__Task details__:
Identify every line below that contains the string "Mare", and copy each of those lines. Case counts.

Provided entries Start Marker

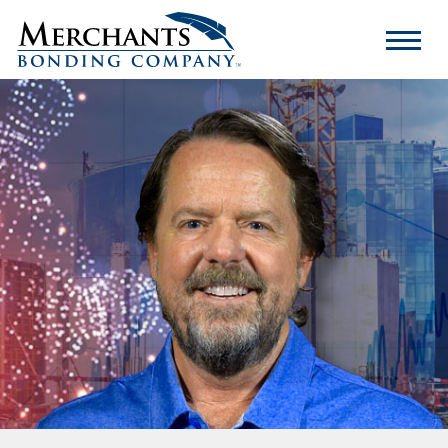
Merchants
Bonding
Company
Logo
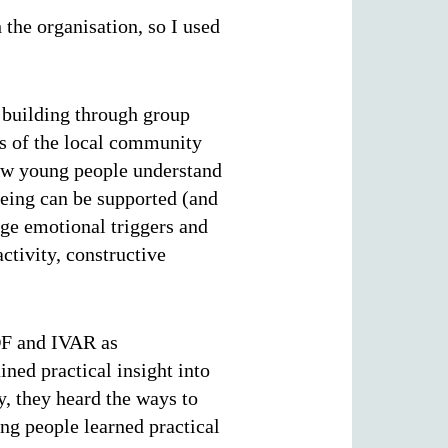
the organisation, so I used
 building through group
rs of the local community
ow young people understand
being can be supported (and
ge emotional triggers and
activity, constructive
IDF and IVAR as
ned practical insight into
y, they heard the ways to
ng people learned practical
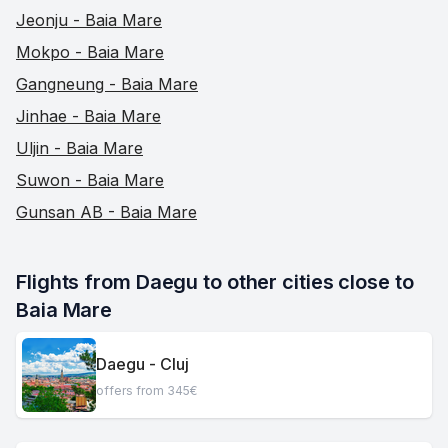
Jeonju - Baia Mare
Mokpo - Baia Mare
Gangneung - Baia Mare
Jinhae - Baia Mare
Uljin - Baia Mare
Suwon - Baia Mare
Gunsan AB - Baia Mare
Flights from Daegu to other cities close to 
Baia Mare
Daegu - Cluj
offers from 345€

Provided entries End Marker

__Result__:
Jeonju - Baia Mare
Mokpo - Baia Mare
Gangneung - Baia Mare
Jinhae - Baia Mare
Uljin - Baia Mare
Suwon - Baia Mare
Gunsan AB - Baia Mare
Baia Mare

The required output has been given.